First, let me say that I am not emotionally in favor of dry housing.
Having said it, now I must once again point out the following:
*Over 95% of all fraternity insurance claims are alcohol related. This includes injuries, property damage and even deaths.
*Because of the above, there is an ever increasing number of fraternities who cannot get insurance from anywhere. That number is growing and will continue to grow.
*A number of those fraternities have banded together to fund a kind of self insurance pool.
*The amount of money in that pool is nowhere close to what a major insurance company has.
*A very few (possibly as little as two or three) really major claims against this consortium could bankrupt the fund and may well bankrupt all of it's participants.
At that point, the debate will end, because those fraternities will cease to exist.
In the final analysis, all of the arguments about third parties, driving to bars, legal drinking age and all the others will be moot.

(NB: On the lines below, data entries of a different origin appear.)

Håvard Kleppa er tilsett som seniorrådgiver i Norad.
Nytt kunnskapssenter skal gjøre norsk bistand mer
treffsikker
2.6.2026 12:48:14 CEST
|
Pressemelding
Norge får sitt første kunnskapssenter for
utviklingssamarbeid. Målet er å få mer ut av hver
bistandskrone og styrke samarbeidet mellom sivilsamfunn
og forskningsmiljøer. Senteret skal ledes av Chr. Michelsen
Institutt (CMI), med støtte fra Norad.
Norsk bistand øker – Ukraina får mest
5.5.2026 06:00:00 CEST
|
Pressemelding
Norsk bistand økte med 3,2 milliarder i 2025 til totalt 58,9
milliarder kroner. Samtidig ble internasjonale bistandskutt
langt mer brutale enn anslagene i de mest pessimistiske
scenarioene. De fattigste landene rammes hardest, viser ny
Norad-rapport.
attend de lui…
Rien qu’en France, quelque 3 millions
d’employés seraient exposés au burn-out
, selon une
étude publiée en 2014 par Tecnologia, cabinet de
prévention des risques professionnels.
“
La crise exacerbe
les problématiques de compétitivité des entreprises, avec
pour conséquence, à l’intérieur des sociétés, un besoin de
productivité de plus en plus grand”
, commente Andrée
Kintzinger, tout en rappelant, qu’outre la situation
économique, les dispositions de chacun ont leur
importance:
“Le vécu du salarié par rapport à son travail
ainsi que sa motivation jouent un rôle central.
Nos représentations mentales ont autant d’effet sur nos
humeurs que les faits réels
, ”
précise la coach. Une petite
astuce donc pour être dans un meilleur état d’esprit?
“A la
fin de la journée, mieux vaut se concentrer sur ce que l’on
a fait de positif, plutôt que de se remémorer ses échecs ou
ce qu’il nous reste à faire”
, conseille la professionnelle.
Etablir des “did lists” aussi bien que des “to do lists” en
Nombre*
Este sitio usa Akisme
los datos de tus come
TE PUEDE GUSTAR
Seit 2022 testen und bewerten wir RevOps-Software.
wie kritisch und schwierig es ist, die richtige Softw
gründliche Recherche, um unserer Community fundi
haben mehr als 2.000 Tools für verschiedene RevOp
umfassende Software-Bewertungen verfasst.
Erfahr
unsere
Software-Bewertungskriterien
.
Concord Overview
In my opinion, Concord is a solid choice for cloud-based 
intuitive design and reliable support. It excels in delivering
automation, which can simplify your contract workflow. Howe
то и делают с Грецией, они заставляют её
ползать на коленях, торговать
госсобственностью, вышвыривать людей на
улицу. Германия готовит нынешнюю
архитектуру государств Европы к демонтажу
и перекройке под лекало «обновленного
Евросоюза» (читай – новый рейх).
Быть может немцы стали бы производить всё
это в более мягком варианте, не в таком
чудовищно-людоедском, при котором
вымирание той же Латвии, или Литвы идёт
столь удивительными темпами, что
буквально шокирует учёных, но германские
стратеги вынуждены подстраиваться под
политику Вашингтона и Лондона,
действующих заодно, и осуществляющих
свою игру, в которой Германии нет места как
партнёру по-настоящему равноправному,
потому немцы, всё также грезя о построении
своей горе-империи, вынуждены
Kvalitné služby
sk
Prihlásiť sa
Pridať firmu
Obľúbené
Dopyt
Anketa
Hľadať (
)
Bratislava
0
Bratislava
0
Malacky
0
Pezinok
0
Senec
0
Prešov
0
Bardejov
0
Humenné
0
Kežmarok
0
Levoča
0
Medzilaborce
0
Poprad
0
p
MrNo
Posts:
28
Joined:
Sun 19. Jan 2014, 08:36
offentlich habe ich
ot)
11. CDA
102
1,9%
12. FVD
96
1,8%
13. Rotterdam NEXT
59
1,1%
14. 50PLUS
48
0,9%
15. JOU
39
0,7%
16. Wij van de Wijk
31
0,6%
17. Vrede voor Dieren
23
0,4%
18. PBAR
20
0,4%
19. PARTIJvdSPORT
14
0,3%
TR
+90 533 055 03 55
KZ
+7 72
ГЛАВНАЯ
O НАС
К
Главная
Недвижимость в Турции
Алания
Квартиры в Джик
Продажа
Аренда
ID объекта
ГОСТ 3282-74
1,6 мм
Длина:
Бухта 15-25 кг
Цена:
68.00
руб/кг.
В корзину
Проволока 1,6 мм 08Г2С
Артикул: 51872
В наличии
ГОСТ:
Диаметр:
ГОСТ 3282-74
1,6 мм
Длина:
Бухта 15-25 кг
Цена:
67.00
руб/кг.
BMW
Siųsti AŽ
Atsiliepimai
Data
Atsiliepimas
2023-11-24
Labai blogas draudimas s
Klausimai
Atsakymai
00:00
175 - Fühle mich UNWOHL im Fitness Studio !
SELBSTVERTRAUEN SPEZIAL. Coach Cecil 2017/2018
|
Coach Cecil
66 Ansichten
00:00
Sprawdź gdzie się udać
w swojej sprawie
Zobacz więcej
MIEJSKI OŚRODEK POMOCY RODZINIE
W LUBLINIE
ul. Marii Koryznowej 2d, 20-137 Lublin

We will have killed the organizations that we all love.
A fraternity chapter at Ohio University just closed because of a $2 million award paid by it's national to the parents of a member (at another school) who died in an alcohol related case. That national had to raise it's insusrance bill to over $300 per man. The chapter simply couldn't afford to stay open.
What you are potentially arguing here is not the future of dry or wet housing, but the future of the entire fraternity system.
The real tragedy is that the problem has gotten to this point. Moderation in alcohol consumption is the key. Unfortunately, our track record is terrible.
And Greeks continue to die.
And so, if moderation is not achieved (and I see nothing to indicate that it will be), dry housing is inevitable.
Those are plain, unemotional, dollars and cents facts.
I don't like it, but unless you all are willing to put your house in order, that's what I see in the future.